Where We’re At
We pondered on where we’re at, in order to map the route of where we want to go. We find it difficult to ensure succession and difficult to find members willing to serve as Area Presidents,on Regional and Area Councils or on related sub committees.
We find it difficult to get members from the Region to train as trainers or serve on National Committees. We find it difficult to have an adequate flow of new members. We could also do better in assessing the needs of those we serve and on focusing our assistance, in giving a hand up rather than giving a hand out.
Where We’re Going
Thus, at its first meeting of the New Year our Regional Council resolved to take steps to create a new Springtime for the Society in the Midwest with two initiatives. Firstly, it set up a Regional Visitation Team comprising of Area Presidents and others, who committed to visit each visitation Conference in the Region, focusing on adequately assessing the need of those we serve and thus promoting self-sufficiency, membership development and a conference structure which ensures an ongoing sustainable response to the needs of those whom it is our privilege to serve.

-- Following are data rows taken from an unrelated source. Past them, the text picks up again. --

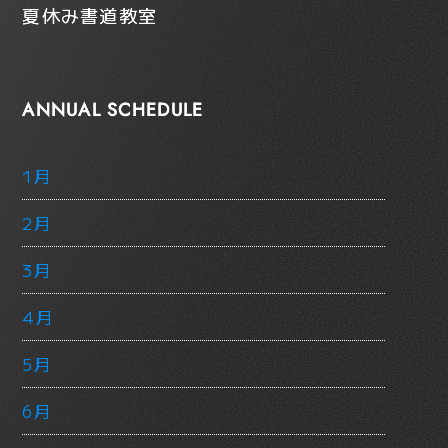
夏休み書道教室
ANNUAL SCHEDULE
1月
2月
3月
4月
5月
6月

Secondly, we agreed a programme of Regional Public Information and Outreach Events across the region. Thereat we would expect to highlight the ever-growing diversity of SVP activity and thus the diversity of skills and talents required to make up our membership of the future. In doing so we are open to viewing “conference” in a new light, based on a deeper analysis of need and a more effective response in the context of self sufficiency and required organisational support.

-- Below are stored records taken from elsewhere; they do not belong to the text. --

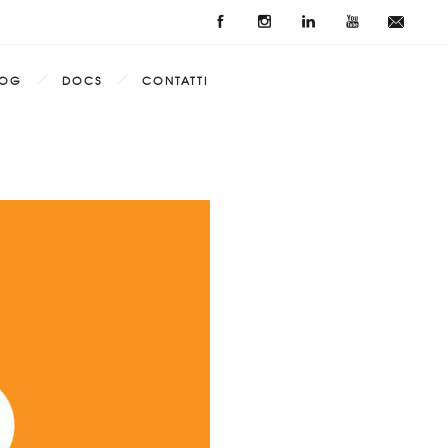
LOG
DOCS
CONTATTI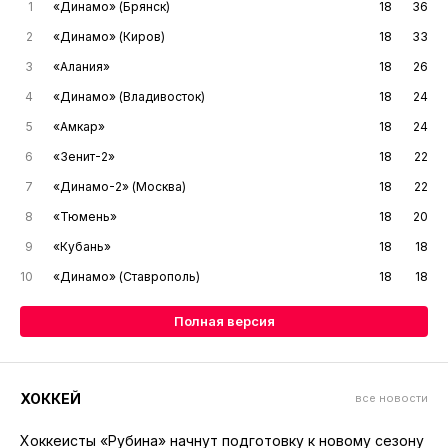
1
«Динамо» (Брянск)
18
36
2
«Динамо» (Киров)
18
33
3
«Алания»
18
26
4
«Динамо» (Владивосток)
18
24
5
«Амкар»
18
24
6
«Зенит-2»
18
22
7
«Динамо-2» (Москва)
18
22
8
«Тюмень»
18
20
9
«Кубань»
18
18
10
«Динамо» (Ставрополь)
18
18
Полная версия
ХОККЕЙ
все новости
Хоккеисты «Рубина» начнут подготовку к новому сезону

In Unity with Those Whom we Serve
However, if not a Springtime for those whom we serve, then there can be no Springtime for the Society. If we do not also delve into the deeper needs, i.e. those of which are very often psychological and sociological, we will never follow the direction of Rule 1.10 of the Rule of Our International Society, which instructs us to ‘endeavour to help people experiencing poverty and disadvantage to help themselves whenever possible, and to be aware that they can forge and change their own destinies and that of their community’. The commentary to this rule reminds us that the ‘ultimate empowerment is for those who are experiencing poverty and disadvantage to gain the confidence and the skills to be able to forge and change the destiny of their local communities’. It is only within such realisation of that ‘ultimate empowerment’ that we can be assured that we, in union with those whom we serve, will have reached the realisation of an ever new and sustainable Springtime.